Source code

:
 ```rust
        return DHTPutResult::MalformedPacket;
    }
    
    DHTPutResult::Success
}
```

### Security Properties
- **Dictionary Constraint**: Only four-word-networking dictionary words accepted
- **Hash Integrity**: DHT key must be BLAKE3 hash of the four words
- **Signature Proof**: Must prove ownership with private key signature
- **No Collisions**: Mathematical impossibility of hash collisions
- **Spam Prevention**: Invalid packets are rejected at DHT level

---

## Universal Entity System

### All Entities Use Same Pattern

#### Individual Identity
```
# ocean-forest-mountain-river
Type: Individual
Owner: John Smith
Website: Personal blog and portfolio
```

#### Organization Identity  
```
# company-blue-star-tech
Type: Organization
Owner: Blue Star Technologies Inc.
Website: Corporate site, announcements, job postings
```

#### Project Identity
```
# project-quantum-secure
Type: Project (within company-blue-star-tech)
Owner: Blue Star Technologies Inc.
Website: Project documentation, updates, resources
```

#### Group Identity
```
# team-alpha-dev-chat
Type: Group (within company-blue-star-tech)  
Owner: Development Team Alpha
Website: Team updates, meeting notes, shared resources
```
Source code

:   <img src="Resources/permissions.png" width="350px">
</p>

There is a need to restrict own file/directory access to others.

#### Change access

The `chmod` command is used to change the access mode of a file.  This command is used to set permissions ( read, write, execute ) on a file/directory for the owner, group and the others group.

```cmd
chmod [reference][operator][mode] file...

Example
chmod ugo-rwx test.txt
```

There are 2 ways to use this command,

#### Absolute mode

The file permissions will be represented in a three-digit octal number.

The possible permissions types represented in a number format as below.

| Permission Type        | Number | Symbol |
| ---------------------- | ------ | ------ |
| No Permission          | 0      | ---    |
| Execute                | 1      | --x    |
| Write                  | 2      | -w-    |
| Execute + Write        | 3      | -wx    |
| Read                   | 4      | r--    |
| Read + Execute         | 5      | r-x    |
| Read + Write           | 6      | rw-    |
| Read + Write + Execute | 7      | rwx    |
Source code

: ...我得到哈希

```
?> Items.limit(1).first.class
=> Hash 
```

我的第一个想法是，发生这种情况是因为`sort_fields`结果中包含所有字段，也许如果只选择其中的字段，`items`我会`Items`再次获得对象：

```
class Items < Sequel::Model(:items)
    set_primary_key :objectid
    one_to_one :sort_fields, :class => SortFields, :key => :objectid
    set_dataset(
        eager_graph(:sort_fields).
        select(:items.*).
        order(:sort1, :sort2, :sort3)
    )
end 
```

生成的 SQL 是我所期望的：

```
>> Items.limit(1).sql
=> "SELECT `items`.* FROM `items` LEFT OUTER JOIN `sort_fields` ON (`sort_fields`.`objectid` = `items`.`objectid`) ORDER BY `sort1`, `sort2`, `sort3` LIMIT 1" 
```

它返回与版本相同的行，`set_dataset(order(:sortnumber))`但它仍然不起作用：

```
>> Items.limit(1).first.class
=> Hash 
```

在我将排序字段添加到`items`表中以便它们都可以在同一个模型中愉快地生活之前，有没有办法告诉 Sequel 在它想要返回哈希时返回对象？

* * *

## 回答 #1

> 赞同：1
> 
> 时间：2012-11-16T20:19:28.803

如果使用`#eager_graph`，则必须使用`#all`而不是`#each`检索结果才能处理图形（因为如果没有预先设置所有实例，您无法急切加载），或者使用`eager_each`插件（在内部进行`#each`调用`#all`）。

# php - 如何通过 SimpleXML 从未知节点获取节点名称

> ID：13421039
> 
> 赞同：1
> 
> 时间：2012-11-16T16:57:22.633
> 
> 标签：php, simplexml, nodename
********
Word for word, print every line above.

*Answer space*:
Source code

:
 ```rust
        return DHTPutResult::MalformedPacket;
    }
    
    DHTPutResult::Success
}
```

### Security Properties
- **Dictionary Constraint**: Only four-word-networking dictionary words accepted
- **Hash Integrity**: DHT key must be BLAKE3 hash of the four words
- **Signature Proof**: Must prove ownership with private key signature
- **No Collisions**: Mathematical impossibility of hash collisions
- **Spam Prevention**: Invalid packets are rejected at DHT level

---

## Universal Entity System

### All Entities Use Same Pattern

#### Individual Identity
```
# ocean-forest-mountain-river
Type: Individual
Owner: John Smith
Website: Personal blog and portfolio
```

#### Organization Identity  
```
# company-blue-star-tech
Type: Organization
Owner: Blue Star Technologies Inc.
Website: Corporate site, announcements, job postings
```

#### Project Identity
```
# project-quantum-secure
Type: Project (within company-blue-star-tech)
Owner: Blue Star Technologies Inc.
Website: Project documentation, updates, resources
```

#### Group Identity
```
# team-alpha-dev-chat
Type: Group (within company-blue-star-tech)  
Owner: Development Team Alpha
Website: Team updates, meeting notes, shared resources
```
Source code

:   <img src="Resources/permissions.png" width="350px">
</p>

There is a need to restrict own file/directory access to others.

#### Change access

The `chmod` command is used to change the access mode of a file.  This command is used to set permissions ( read, write, execute ) on a file/directory for the owner, group and the others group.

```cmd
chmod [reference][operator][mode] file...

Example
chmod ugo-rwx test.txt
```

There are 2 ways to use this command,

#### Absolute mode

The file permissions will be represented in a three-digit octal number.

The possible permissions types represented in a number format as below.

| Permission Type        | Number | Symbol |
| ---------------------- | ------ | ------ |
| No Permission          | 0      | ---    |
| Execute                | 1      | --x    |
| Write                  | 2      | -w-    |
| Execute + Write        | 3      | -wx    |
| Read                   | 4      | r--    |
| Read + Execute         | 5      | r-x    |
| Read + Write           | 6      | rw-    |
| Read + Write + Execute | 7      | rwx    |
Source code

: ...我得到哈希

```
?> Items.limit(1).first.class
=> Hash 
```

我的第一个想法是，发生这种情况是因为`sort_fields`结果中包含所有字段，也许如果只选择其中的字段，`items`我会`Items`再次获得对象：

```
class Items < Sequel::Model(:items)
    set_primary_key :objectid
    one_to_one :sort_fields, :class => SortFields, :key => :objectid
    set_dataset(
        eager_graph(:sort_fields).
        select(:items.*).
        order(:sort1, :sort2, :sort3)
    )
end 
```

生成的 SQL 是我所期望的：

```
>> Items.limit(1).sql
=> "SELECT `items`.* FROM `items` LEFT OUTER JOIN `sort_fields` ON (`sort_fields`.`objectid` = `items`.`objectid`) ORDER BY `sort1`, `sort2`, `sort3` LIMIT 1" 
```

它返回与版本相同的行，`set_dataset(order(:sortnumber))`但它仍然不起作用：

```
>> Items.limit(1).first.class
=> Hash 
```

在我将排序字段添加到`items`表中以便它们都可以在同一个模型中愉快地生活之前，有没有办法告诉 Sequel 在它想要返回哈希时返回对象？

* * *

## 回答 #1

> 赞同：1
> 
> 时间：2012-11-16T20:19:28.803

如果使用`#eager_graph`，则必须使用`#all`而不是`#each`检索结果才能处理图形（因为如果没有预先设置所有实例，您无法急切加载），或者使用`eager_each`插件（在内部进行`#each`调用`#all`）。

# php - 如何通过 SimpleXML 从未知节点获取节点名称

> ID：13421039
> 
> 赞同：1
> 
> 时间：2012-11-16T16:57:22.633
> 
> 标签：php, simplexml, nodename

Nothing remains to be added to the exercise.